3. Reflections: Spotting Non-consensus Opportunities Within Consensus
3.1 Can Infrastructure Be an “App”?
We often liken infrastructure to utilities like water, electricity, or gas—worrying that once mature, it becomes commoditized and unable to capture high margins. But returning to first principles: if we’re betting on future business models, infrastructure—or blockchain as a tool—could still independently generate application scenarios. Think AI-specific chains, payment-dedicated chains, etc. In fact, doing one thing well is already a huge achievement for a blockchain. Though perhaps distant from today’s reality, such outcomes remain very possible.
3.2 What Is the Industry’s Primary Contradiction?
My answer consists of two points:
1) There aren’t enough high-quality assets on-chain.
If we bet on massive future capital inflows, the precondition is having on-chain yield-bearing assets that outperform even U.S. Treasuries and are accessible to large players. The current contradiction is twofold: first, asset liquidity is severely insufficient; second, there’s a lack of high-alpha yield-generating assets. For long-tail capital, however, finding suitable geo-arbitrage opportunities—deploying RWA in jurisdictions where centralized on/off-chain asset ownership is clearly defined—could indeed be a viable direction.
2) There is almost no consumption on-chain.

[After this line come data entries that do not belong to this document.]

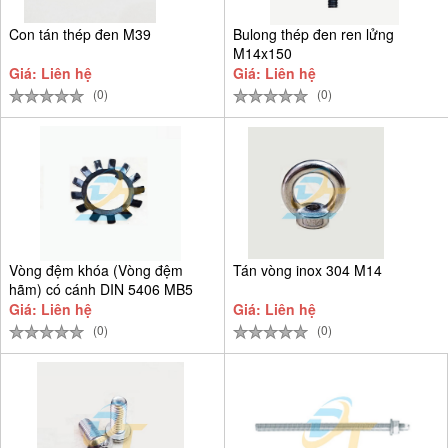
Con tán thép đen M39
Bulong thép đen ren lửng
M14x150
Giá: Liên hệ
Giá: Liên hệ
(0)
(0)
Vòng đệm khóa (Vòng đệm
Tán vòng inox 304 M14
hãm) có cánh DIN 5406 MB5
D25
Giá: Liên hệ
Giá: Liên hệ
(0)
(0)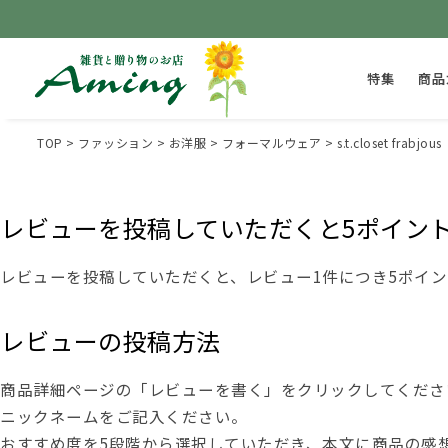
特集
商品
TOP
ファッション
お洋服
フォーマルウェア
s.t.closet
レビューを投稿していただくと5ポイン
レビューを投稿していただくと、レビュー1件につき5ポイ
レビューの投稿方法
商品詳細ページの「レビューを書く」をクリックしてくださ
ニックネームをご記入ください。
おすすめ度を5段階から選択していただき、本文に商品の感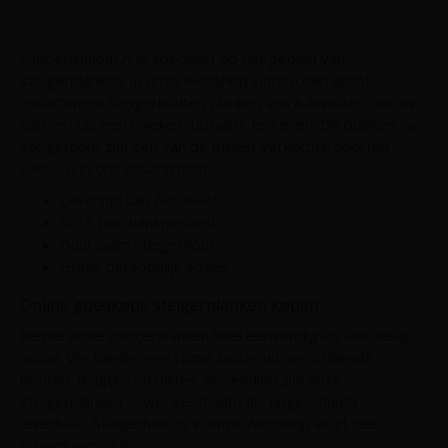
Onlinetuinhout.nl is specialist op het gebied van
steigerplanken. In onze webshop vindt u een groot
assortiment steigerhouten planken van A-kwaliteit om uw
tuin én huis een unieke uitstraling te geven. De planken van
steigerhout zijn een van de meest verkochte soorten
tuinhout
in ons assortiment.
Levertijd van één week
Al 35 jaar tuinspecialist
Duurzaam steigerhout
Gratis persoonlijk advies
Online goedkope steigerplanken kopen
Bestel onze steigerplanken heel eenvoudig én voordelig
online. We bieden een ruime keuze uit verschillende
kleuren, lengtes en diktes. Bovendien zijn onze
steigerplanken zowel geschaafd als ongeschaafd
leverbaar. Steigerhout is in onze webshop altijd zeer
scherp geprijsd.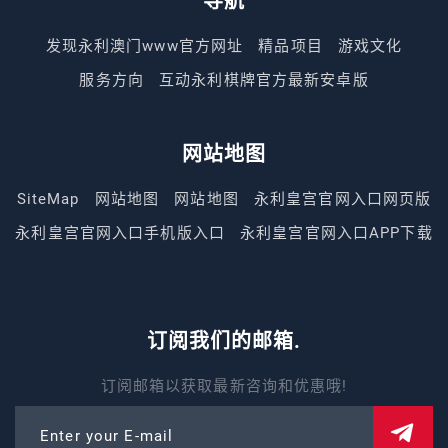
导航
发现永利澳门www官方网址
精品项目
游戏文化
服务方向
互动永利棋牌官方最新安卓版
网站地图
SiteMap
网站地图
网站地图
永利皇宫官网入口网页版
永利皇宫官网入口手机版入口
永利皇宫官网入口APP下载
订阅我们的邮箱.
订阅邮箱以获取最新咨询和优惠哦!
Enter your E-mail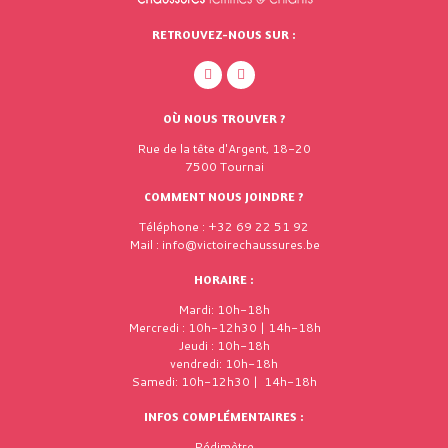
RETROUVEZ-NOUS SUR :
OÙ NOUS TROUVER ?
Rue de la tête d'Argent, 18-20
7500 Tournai
COMMENT NOUS JOINDRE ?
Téléphone : +32 69 22 51 92
Mail : info@victoirechaussures.be
HORAIRE :
Mardi: 10h-18h
Mercredi : 10h-12h30 | 14h-18h
Jeudi : 10h-18h
vendredi: 10h-18h
Samedi: 10h-12h30 | 14h-18h
INFOS COMPLÉMENTAIRES :
Pédimètre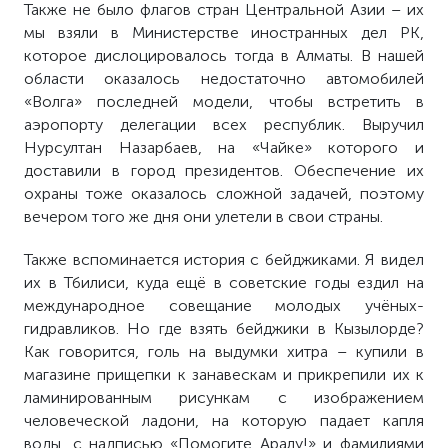
Также не было флагов стран Центральной Азии – их
мы взяли в Министерстве иностранных дел РК,
которое дислоцировалось тогда в Алматы. В нашей
области оказалось недостаточно автомобилей
«Волга» последней модели, чтобы встретить в
аэропорту делегации всех республик. Выручил
Нурсултан Назарбаев, на «Чайке» которого и
доставили в город президентов. Обеспечение их
охраны тоже оказалось сложной задачей, поэтому
вечером того же дня они улетели в свои страны.
Также вспоминается история с бейджиками. Я видел
их в Тбилиси, куда ещё в советские годы ездил на
международное совещание молодых учёных-
гидравликов. Но где взять бейджики в Кызылорде?
Как говорится, голь на выдумки хитра – купили в
магазине прищепки к занавескам и прикрепили их к
ламинированным рисункам с изображением
человеческой ладони, на которую падает капля
воды, с надписью «Помогите Аралу!» и фамилиями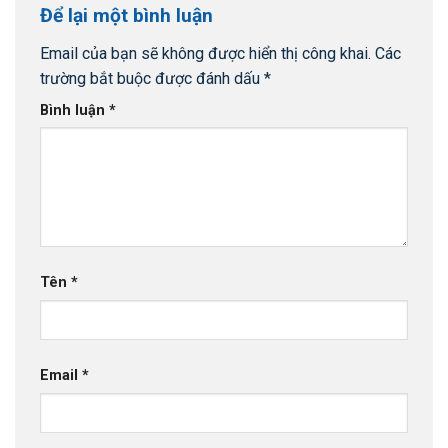
Để lại một bình luận
Email của bạn sẽ không được hiển thị công khai.
Các
trường bắt buộc được đánh dấu
*
Bình luận
*
Tên
*
Email
*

Most crypto users are effectively small B-end participants—with virtually no real C-end presence. The core motivation for most token traders is profit, and the vast majority of NFT holders maintain bullish expectations. Only a tiny fraction of true NFT enthusiasts hold digital images long-term regardless of price—becoming actual consumers. Without genuine consumption, the entire system remains a Ponzi scheme.

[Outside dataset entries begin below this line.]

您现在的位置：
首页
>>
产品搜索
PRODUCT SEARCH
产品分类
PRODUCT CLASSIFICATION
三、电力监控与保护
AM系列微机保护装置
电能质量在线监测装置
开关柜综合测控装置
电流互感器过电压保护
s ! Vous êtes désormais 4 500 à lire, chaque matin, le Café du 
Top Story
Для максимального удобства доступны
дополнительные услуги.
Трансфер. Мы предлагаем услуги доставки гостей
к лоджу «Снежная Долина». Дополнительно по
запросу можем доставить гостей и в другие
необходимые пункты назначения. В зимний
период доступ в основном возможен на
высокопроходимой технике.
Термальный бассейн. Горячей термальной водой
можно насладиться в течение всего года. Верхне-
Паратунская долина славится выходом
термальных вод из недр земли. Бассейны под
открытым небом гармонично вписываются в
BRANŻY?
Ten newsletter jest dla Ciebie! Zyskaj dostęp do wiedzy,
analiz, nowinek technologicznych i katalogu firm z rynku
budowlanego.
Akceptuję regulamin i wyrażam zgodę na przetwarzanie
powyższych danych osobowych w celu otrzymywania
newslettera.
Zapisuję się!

3.3 Is Web3’s upgrade compelling enough?
Leapfrogging theory: Due to the nature of technological change, developing countries possess a late-mover advantage. Advanced nations may find their technological progress locked into narrow ranges due to inertia. Under such conditions, latecomers can leapfrog ahead—this is the “leapfrog” process.

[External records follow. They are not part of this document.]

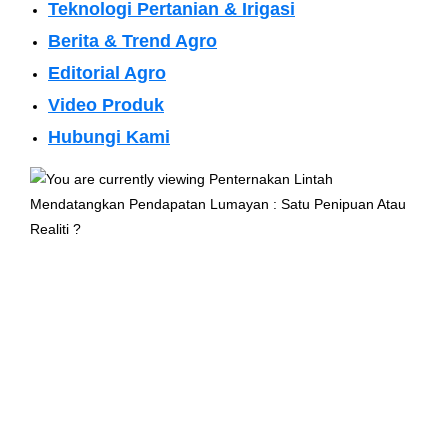
Teknologi Pertanian & Irigasi
Berita & Trend Agro
Editorial Agro
Video Produk
Hubungi Kami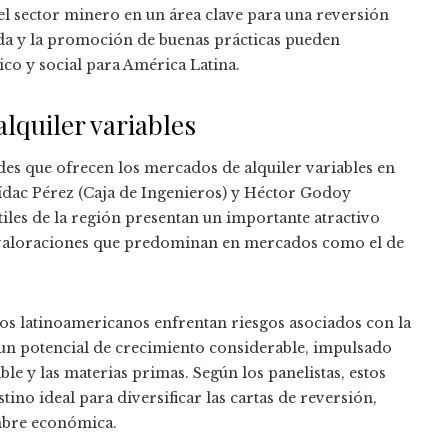
el sector minero en un área clave para una reversión
da y la promoción de buenas prácticas pueden
o y social para América Latina.
lquiler variables
ades que ofrecen los mercados de alquiler variables en
dac Pérez (Caja de Ingenieros) y Héctor Godoy
iles de la región presentan un importante atractivo
as valoraciones que predominan en mercados como el de
os latinoamericanos enfrentan riesgos asociados con la
 un potencial de crecimiento considerable, impulsado
le y las materias primas. Según los panelistas, estos
ino ideal para diversificar las cartas de reversión,
mbre económica.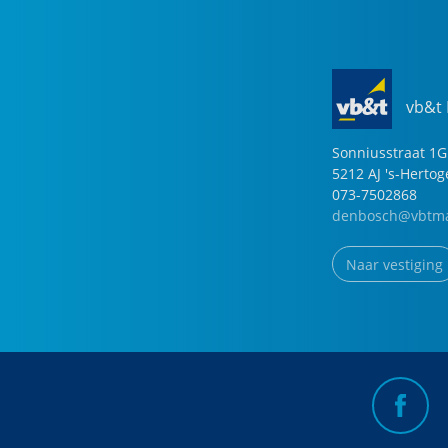
vb&t
Sonniusstraat
1
G
5212 AJ
's-Herto
073-7502868
denbosch@vbtma
Naar vestiging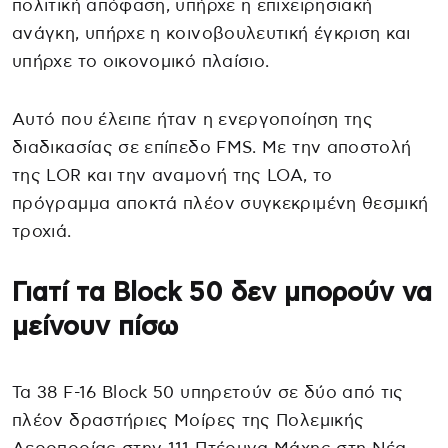
πολιτική απόφαση, υπήρχε η επιχειρησιακή
ανάγκη, υπήρχε η κοινοβουλευτική έγκριση και
υπήρχε το οικονομικό πλαίσιο.
Αυτό που έλειπε ήταν η ενεργοποίηση της
διαδικασίας σε επίπεδο FMS. Με την αποστολή
της LOR και την αναμονή της LOA, το
πρόγραμμα αποκτά πλέον συγκεκριμένη θεσμική
τροχιά.
Γιατί τα Block 50 δεν μπορούν να
μείνουν πίσω
Τα 38 F-16 Block 50 υπηρετούν σε δύο από τις
πλέον δραστήριες Μοίρες της Πολεμικής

Recently, I’ve spoken with many professionals from traditional industries about Web3-driven upgrades. Their reaction? “Interesting—but not that interesting.” Yes, it’s akin to promoting QR code payments in a country where everyone already has credit cards. When the gains from a paradigm shift fail to outweigh switching costs, technological adoption becomes difficult. Similar to past cycles of innovation, developing countries, burdened by outdated systems, can easily surpass incumbents because the benefits of new technologies outweigh transition costs—enabling true breakthroughs. By this logic, if Web3 innovations are incremental, disrupting developed systems becomes unlikely—while greater opportunities may lie in developing economies.
3.4 Become an industry oracle—think outside the box
Crypto has evolved to the point where, due to its infrastructural nature, it can connect with various domains—IoT, finance, even daily life—creating diverse linkages. Often, solutions to crypto’s challenges lie outside the ecosystem. For instance, as discussed with @siyuan, Ethereum’s state explosion problem might ultimately be solved not by native crypto tech, but by declining physical storage costs—Moore’s Law solving a software issue.
When answers aren’t found within, look outward. Be an industry oracle—step back, gain higher perspective, and in this beta-less era, seek alpha.